During that day's travel, we enjoyed some more beautiful scenery, as well as wildlife sightings of caribou and buffalo.
Now, we've seen herds of buffalo in our national parks, but this was the first time we'd seen a herd grazing alongside a highway outside of a national park.
At Watson Lake, where we bought gasoline for Harvey, I bought some bread and tomatoes at a little store next to the gas station. Then we stopped for some pictures at the Sign Post Forest before logging more miles on the Alaska Highway.
Sign Post Forest at Watson Lake, Yukon
The Sign Post forest was started in 1942 by a homesick U.S. Army G.I., Carl K. Lindley of Danville, Illinois, Company D, 341st Engineers. While working on the Alaska Highway, he erected a sign here pointing the way and stating the mileage to his hometown. Others followed his lead and are still doing so to this day. There are well over 10,000 signs in the forest today.
Alaska Highway West of Watson Lake, Yukon
We stopped for the night at Continental Divide Lodge in Swift River, Yukon. They had RV sites and offered the Good Sam discount. It wasn't much on ambiance, and Doug was pretty sure that the guy who checked us in had been drinking pretty heavily. But it wasn't crowded, so it was quiet.
I fixed hamburgers, sweet potato, and green beans for supper while Doug worked on the hookups and re-sticking the small mirror that attaches to the outside mirror on the driver's side. It had fallen off the day before.

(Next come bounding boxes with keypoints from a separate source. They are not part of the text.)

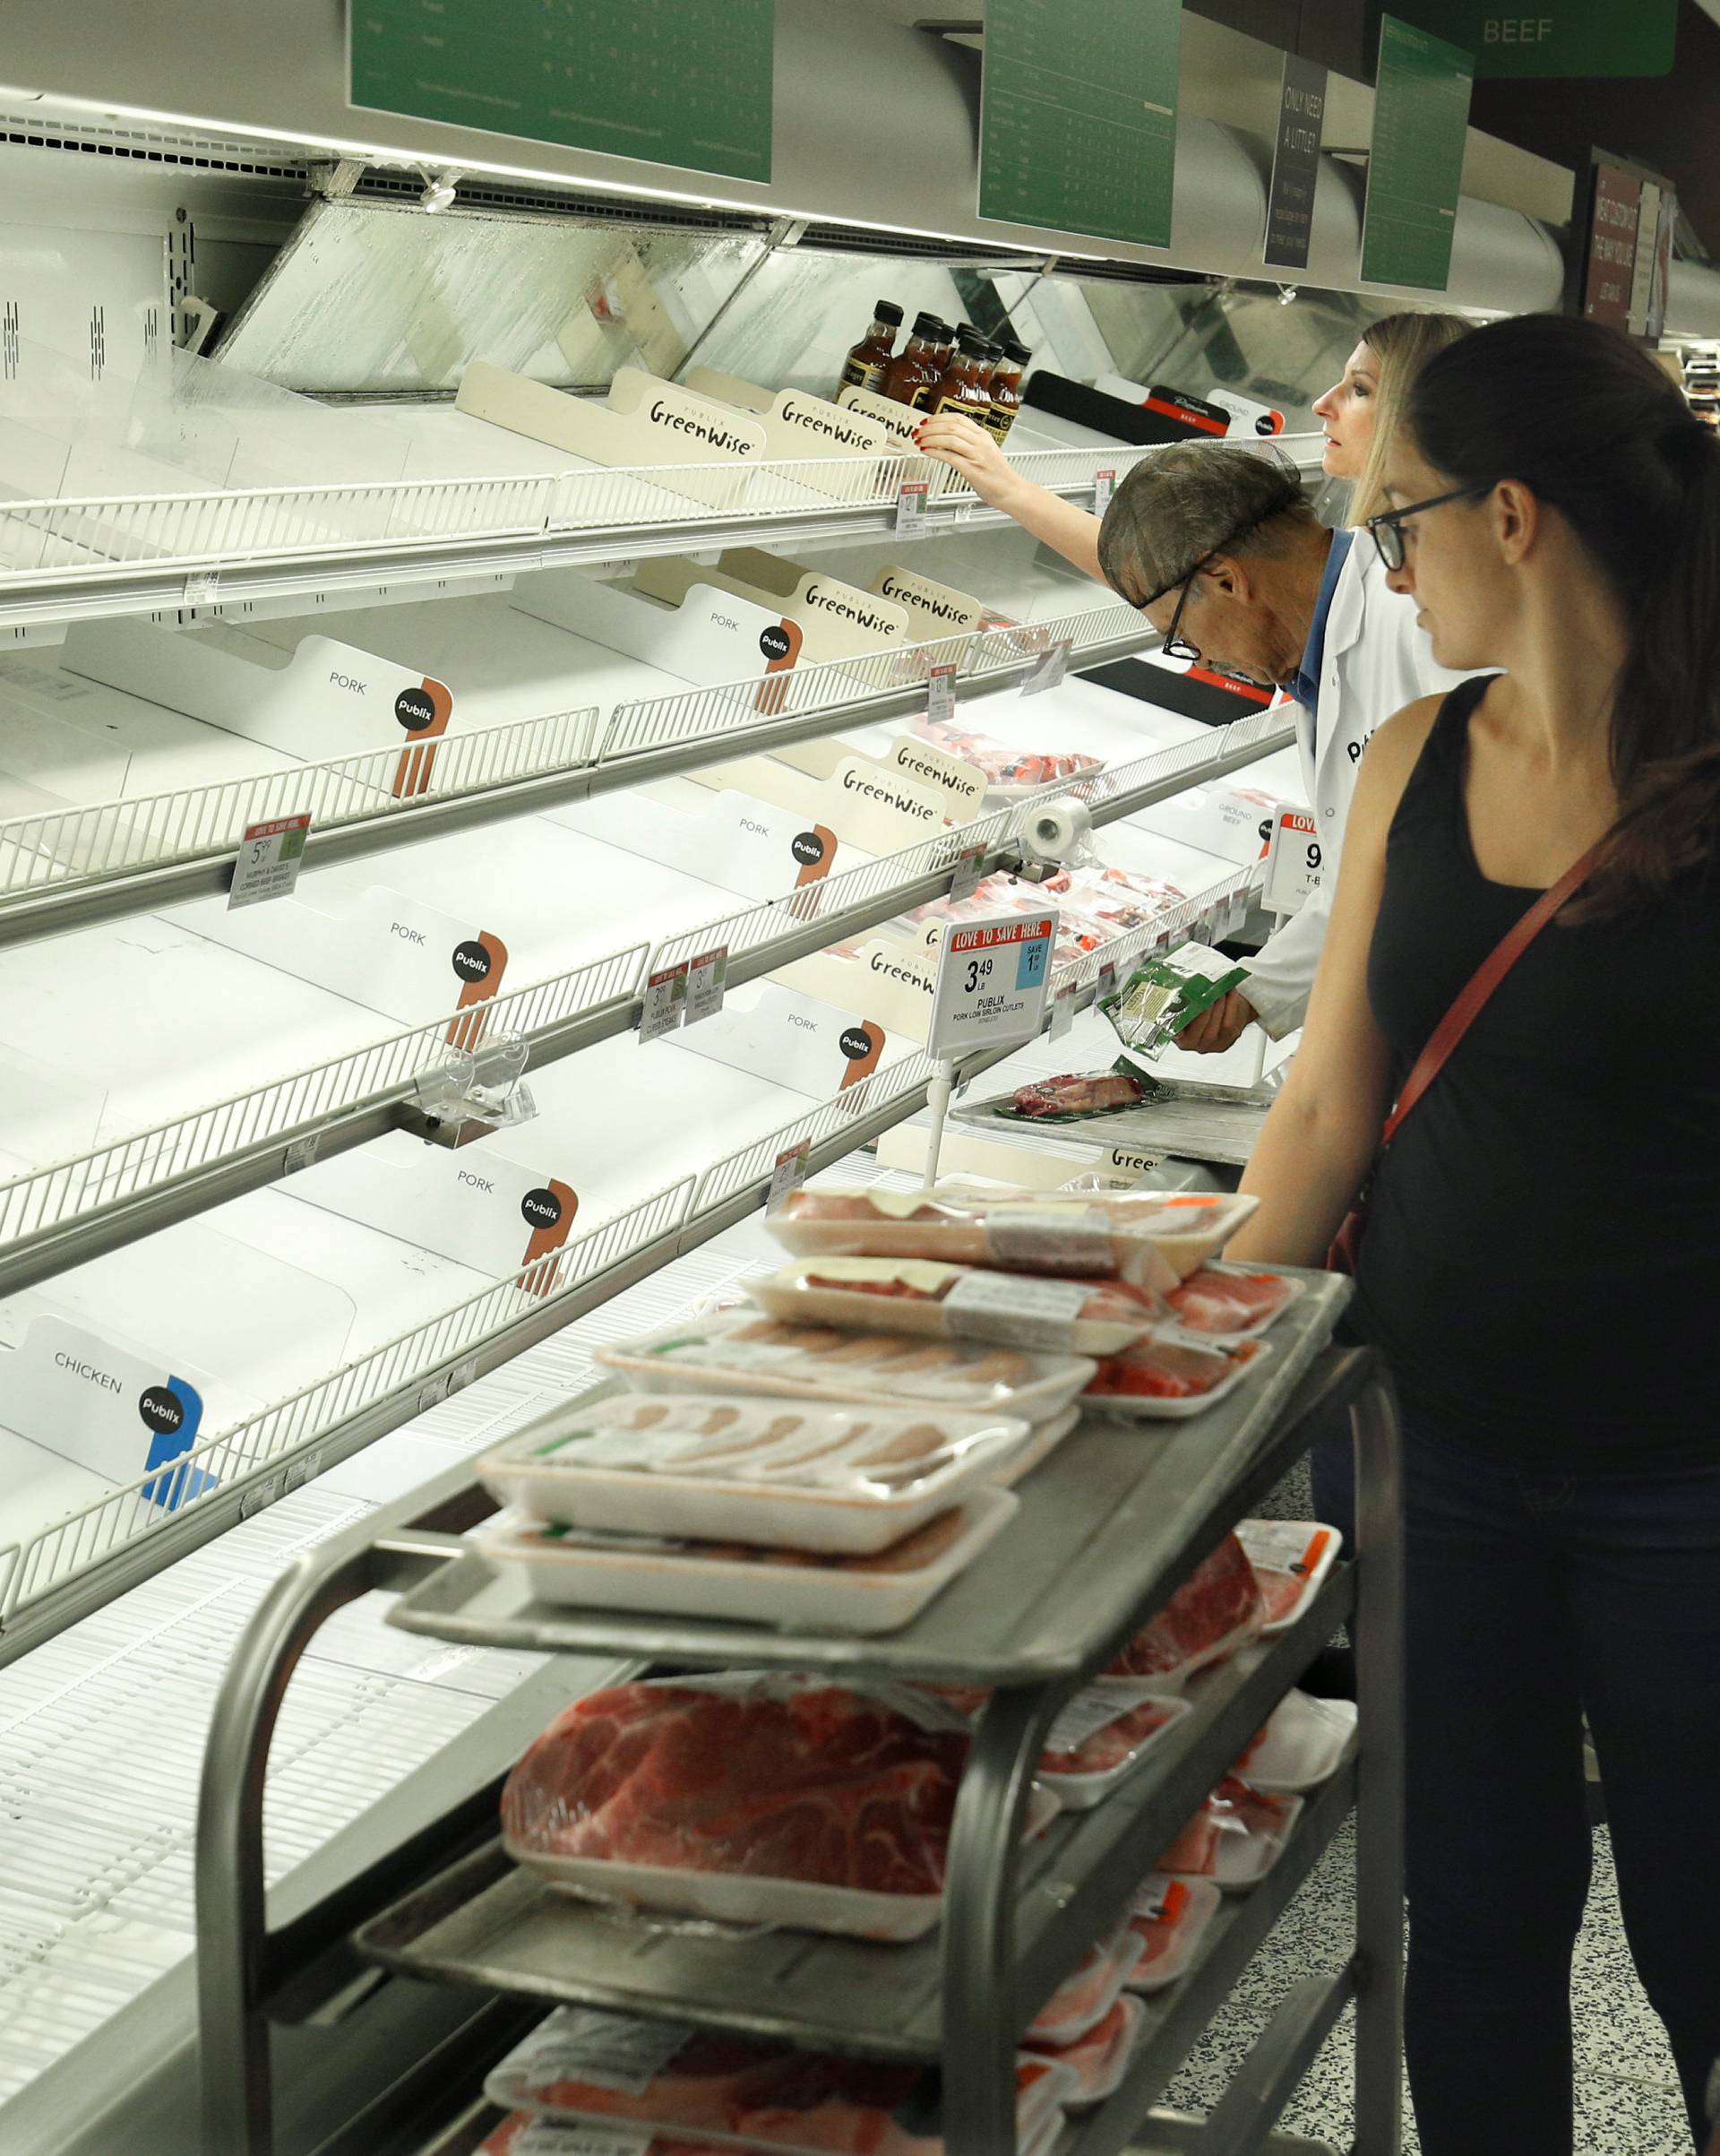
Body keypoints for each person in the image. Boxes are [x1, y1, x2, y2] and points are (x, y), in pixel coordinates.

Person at [1225, 313, 1720, 2155]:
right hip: (1433, 1459)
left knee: (1709, 1943)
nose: (1384, 560)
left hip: (1696, 1478)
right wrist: (1144, 1359)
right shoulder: (1413, 758)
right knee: (1478, 1927)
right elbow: (1325, 1111)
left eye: (1399, 517)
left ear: (1512, 518)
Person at [913, 314, 1469, 1056]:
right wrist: (1012, 490)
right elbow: (1369, 868)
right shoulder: (1330, 600)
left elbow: (1416, 875)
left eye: (1362, 389)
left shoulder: (1426, 620)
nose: (1324, 404)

We had noticed, as we drove through some of these remote parts of Canada, that creative uses were found for old railroad cars. There was at least one motel made out of them. Here at the Continental Divide Lodge, I used the campground's bathroom facilities and, as I was exiting the building, noticed a sign on the door that said, "Keep door closed while train is in motion."